The St. Louis Cardinals are now averaging 5.6 runs per game. This is how April problems work, sometimes; through eight games they'd yet to reach five runs once, and since then they've averaged (incoming ridiculous number) 9.8 runs per game. 9.8!
Meanwhile, Albert Pujols is now hitting .241/.297/.466. That .763 OPS means we can officially stop talking about 2007 for a while, but for old-time's sake here's a list of Albert Pujols's numbers through 14 games during his career to date. Be sure to put your protective goggles on before you look at that 2006 line. (Next to his line for each year I've added his total batting runs for that season.)
- 2006: 1.543 (.362/.500/1.043) [62]
- 2008: 1.184 (.378/.517/.667) [69]
- 2004: 1.160 (.302/.424/.736) [64]
- 2001: 1.144 (.400/.444/.700) [53]
- 2010: 1.121 (.321/.424/.696) [64]
- 2009: 1.039 (.294/.431/.608) [70]
- 2003: 1.031 (.362/.456/.574) [82]
- 2002: .989 (.315/.415/.574) [45]
- 2005: .934 (.298/.355/.579) [59]
- 2011: .763 (.241/.297/.466)
- 2007: .756 (.200/.302/.455) [52]
The main thing I got out of this exercise is that Pujols is not what you could call a slow starter, as a rule. It's hard to discern a season-long pattern from his usual starts, but in 2007 and now 2011 he's begun in a deep-enough hole that I don't think his relatively human start to 2005 can be used as a representative example.

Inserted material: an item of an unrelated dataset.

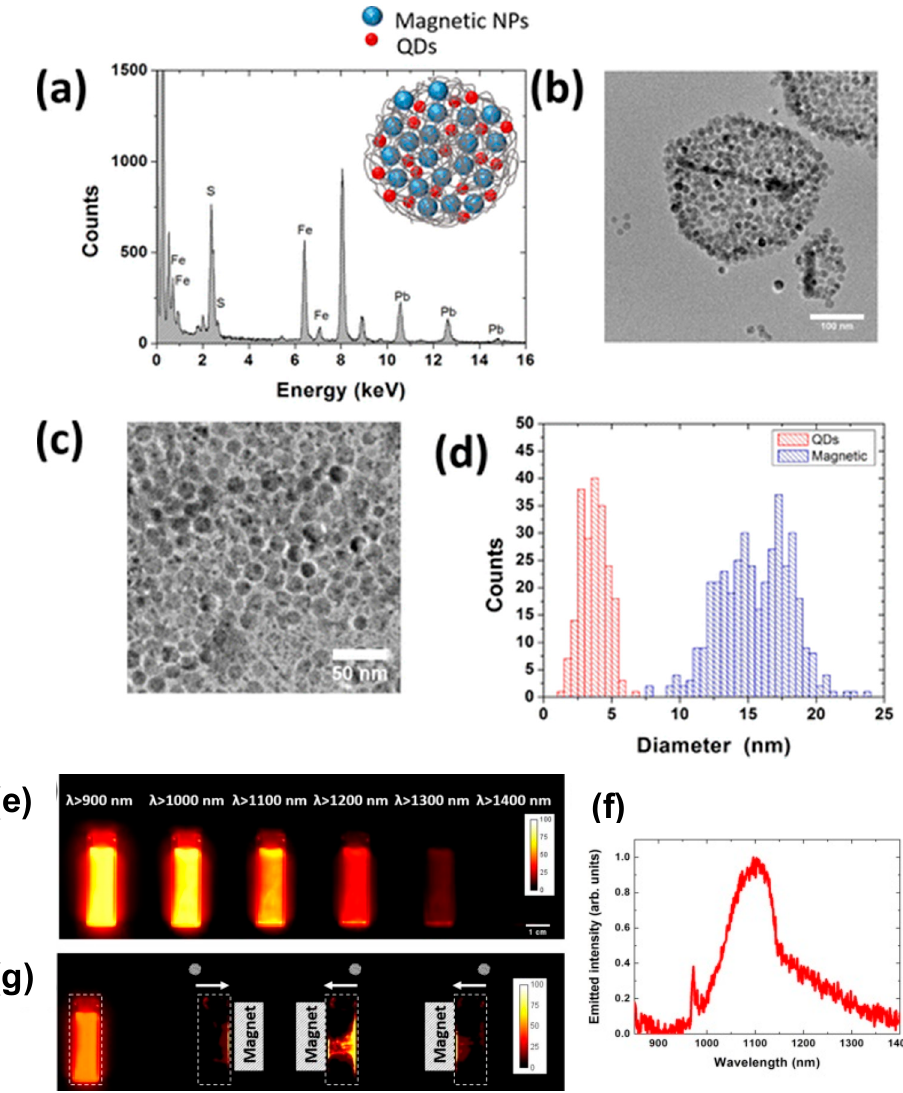
Figure 6. Top: Characterization of luminescent-magnetic HNS. ( a ) Compositional analysis (EDX) of a PLGA nanostructure denoting the presence of elements of both magnetic NPs and QDs. (inset) Schematic diagram of the magnetic NPs and QDs in the PLGA nanostructure; ( b ) TEM image of a typical PLGA nanostructure synthesized in this work; ( c ) A detailed TEM image of a PLGA nanostructure revealing the presence of two types of NPs inside the structure; ( d ) Size distribution of both types of particles obtained from TEM images. The size distribution corresponds to the sizes of the magnetic NPs and QDs (right). Fluorescence analysis; ( e ) Infrared fluorescence images of a PBS solution containing the HNS, as obtained under 808 nm laser excitation and by employing different long pass filters; ( f ) Emission spectrum of HNS; ( g ) IR fluorescence images of the same dispersion in the presence of a magnet, demonstrating the potential for the magnetic control of the nanostructures while enabling visual tracking through the IR luminescence. Adapted from [56].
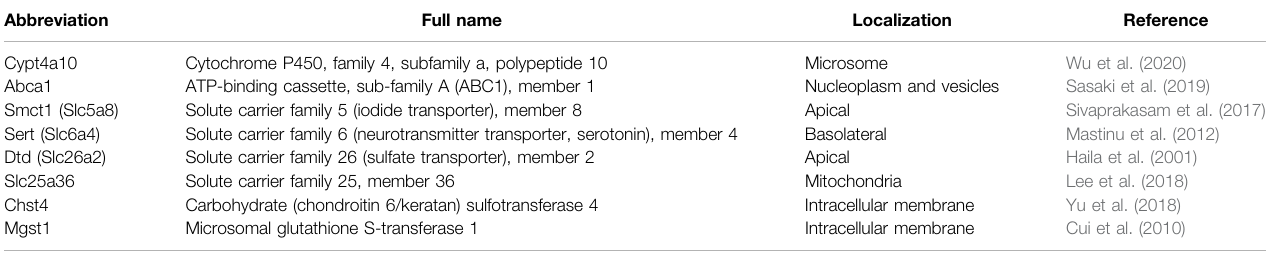
TABLE 1 | Metabolic genes regulated by PPAR- α .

If Thursday's home run still had a little residual slump-feel on it—it wasn't a classic Albert Pujols swing so much as an example of his absurd strength—the two he hit Friday were prototypical Pujols home runs, right down to the pitcher-infuriating stare before he started for first base. Now we can begin worrying about his contract, instead of his hitting!